Kemudian pada laporan Badan Informasi Energi (EIA) terdapat penurunan stok gasoline atau bensin Amerika. “Stok gasoline komersial Amerika Serikat mengalami penurunan sebesar 1,1 juta barel pada akhir April 2024 dibandingkan akhir bulan sebelumnya menjadi 226,7 juta barel,” ujar Tim Harga Minyak.
Tidak hanya itu, penurunan inflasi di kawasan Eropa pada Maret 2024 mencapai 2,4% melebihi perkiraan. Hal ini menimbulkan ekspektasi pasar untuk penurunan suku bunga pada Juni.
Menurut Tim Harga, hal tersebut turut memeengaruhi peningkatan harga minyak mentah dunia. Sementara untuk kawasan Asia Pasifik, peningkatan harga minyak mentah juga dipengaruhi peningkatan pertumbuhan manufaktur Cina dan India pada Maret 2024 dibandingkan bulan sebelumnya, yang mencapai PMI Manufaktur masing-masing sebesar 50,8 dan 59,1.

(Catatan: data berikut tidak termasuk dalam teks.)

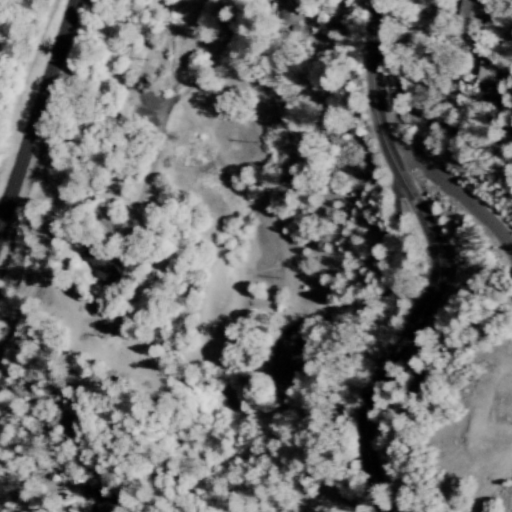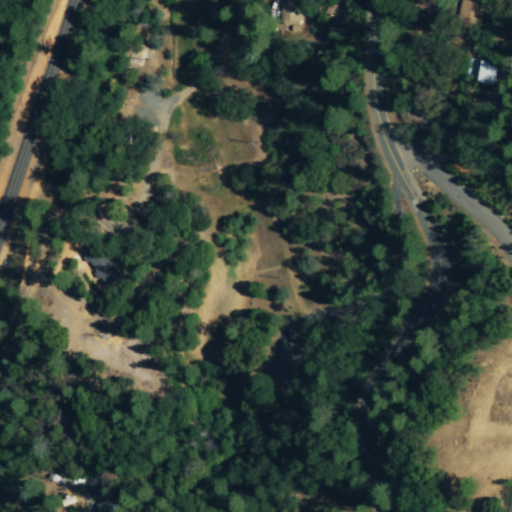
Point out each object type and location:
building: (288, 4)
road: (206, 56)
building: (482, 72)
road: (413, 109)
railway: (37, 110)
road: (52, 151)
road: (459, 199)
road: (429, 260)
building: (102, 265)
building: (284, 363)
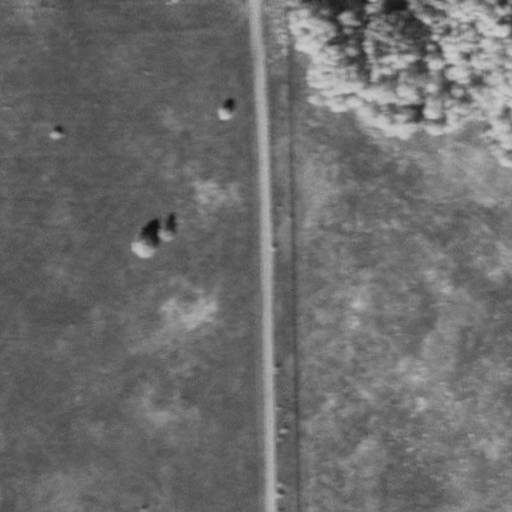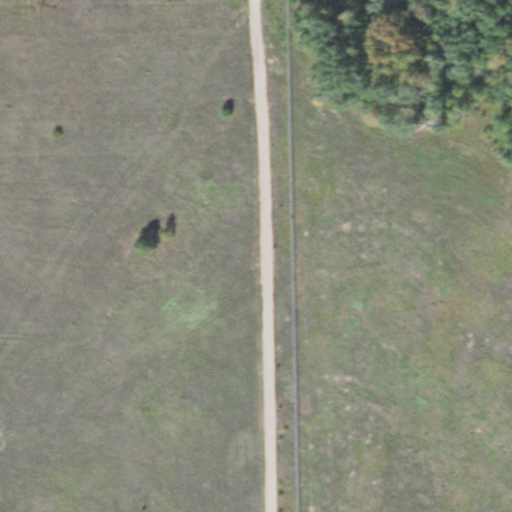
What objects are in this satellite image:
airport: (400, 253)
road: (264, 255)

“Impor Kilang Independen Cina mengalami peningkatan tertinggi dalam tujuh bulan terakhir yang capai 127,54 juta barel dan crude throughput kilang Cina meningkat 1,3% yoy mencapai 14,7 juta bph pada triwulan I tahun 2024 ketika GDP tumbuh hingga 5,3%,” ucap Tim Harga.